Ante las inminentes inundaciones que causaría “El Niño”, Epidemiología prepara a sus equipos de salud
“En Entre Ríos llegamos a tener entre 150 a 200 o 250 casos dependiendo del año y eso es lo que manejamos habitualmente de pacientes que están bajo tratamiento por esta enfermedad», informó Garcilazo.
El director de Epidemiología de Entre Ríos, Diego Garcilazo, detalló las herramientas que se desarrollan y que se desplegarían desde el sistema sanitario para afrontar las consecuencias en la salud que podría generar el fenómeno climático «El Niño». También habló de la situación de la provincia ante los casos de tuberculosis.
En declaraciones realizadas al móvil del programa A Quien Corresponda (Radio Plaza 94.7), Garcilazo indicó que “si bien no nos garantizan cuáles van a ser los lugares que se van a inundar ni exactamente cómo va a ser el fenómeno en la provincia, sí ya hay signos o información suficiente como para empezar a preparar a los equipos de salud en relación a lo que tiene que ver con todo lo que implica que haya gente evacuada, que se necesite evacuar gente, moverlas de sus lugares”.
Al respecto, explicó que “en las inundaciones en general, nuestra provincia tiene dos particularidades, porque nosotros estamos rodeados por dos ríos, con lo cual tenemos inundaciones relacionadas a la altura del agua, que eso va a ocurrir; y también después tenemos situaciones de inundaciones relacionadas a lluvias intensas y que eso no pueda drenar. Un ejemplo bastante común es lo que pasa en Gualeguay, donde llueve intensamente y el agua no puede drenar rápidamente a los arroyos. Esas situaciones son más complejas porque el agua aumenta la altura dentro de una ciudad en cuestión de minutos u horas y es muchísimo más complejo después el rescate, la movilización de la gente, etc. Entonces son situaciones completamente distintas en cuanto al manejo”.
En ese marco, apuntó que “hay tres momentos; este momento sería la parte preparatoria porque todavía no tenemos gente evacuada, por lo menos en gran cantidad, sino que lo que estamos viendo son algunos signos hidrológicos de que el río está aumentando su altura y que las tormentas irán a venir con mayor intensidad en los próximos meses.
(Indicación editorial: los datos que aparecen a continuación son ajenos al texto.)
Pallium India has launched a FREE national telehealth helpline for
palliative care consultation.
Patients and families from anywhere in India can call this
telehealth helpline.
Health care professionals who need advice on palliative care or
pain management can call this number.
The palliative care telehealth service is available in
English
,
Lo que se prepara es básicamente a los equipos de salud para que evalúen las poblaciones que podrían llegar a estar en riesgo o en necesidad de evacuación”.
Frente a probables inundaciones, identificó que “hay tres momentos importantes: lo más importante a tener en cuenta está relacionado a lo que es electrocuciones, ahogamientos, lesiones, heridas, que es lo que más se ve cuando sube el agua de forma rápida o cuando se necesita hacer evacuaciones de forma urgente. Después está todo el período cuando hay gente que está evacuada, y si hay gente que está evacuada durante mucho tiempo, lo que hay que evaluar y lo que se ve más frecuentemente está relacionado a lesiones en la piel, pequeños brotes que se pueden dar de enfermedades respiratorias o gastrointestinales, que se producen porque hay gente que está mucho tiempo evacuada en ciertos lugares, así que hay que garantizar agua segura y también puede haber muchos pacientes crónicos que hayan perdido su medicación y hay que garantizar esa medicación desde el punto de vista de salud. Todo eso se hace a través de rondas sanitarias en lugares donde está evacuada la gente”.
“Y finalmente hay otro momento que es cuando empieza a bajar el agua y la gente empieza a volver a sus lugares, hay que tener en cuenta que el suelo y generalmente el agua queda contaminada porque los animales también empiezan a tratar de moverse del lugar donde están las zonas inundadas y ahí se puede empezar a contaminar el suelo y las aguas de otro tipo de eventos más relacionados a leptospirosis, hantavirus y demás”, planteó.
Situación de la tuberculosis
En otro orden, Garcilazo describió que “la tuberculosis en Entre Ríos siempre fue un tema de importancia, y también en Argentina, pero por ahí se habla y por ahí no se habla del tema”.
“En general, llegamos a tener entre 150 a 200 o 250 casos dependiendo del año y eso es lo que manejamos habitualmente de pacientes que están bajo tratamiento por esta enfermedad. Lo que sí se ha visto a nivel nacional, si bien venía en los últimos 10 o 15 años una disminución del número de casos, eso se estancó y sigue ahí en ese mismo rango. Lo más importante a tener en cuenta en esta enfermedad es el diagnóstico oportuno temprano y el tratamiento a tiempo que no sólo permite curar a la persona sino también permite cortar las cadenas de transmisión”, concluyó.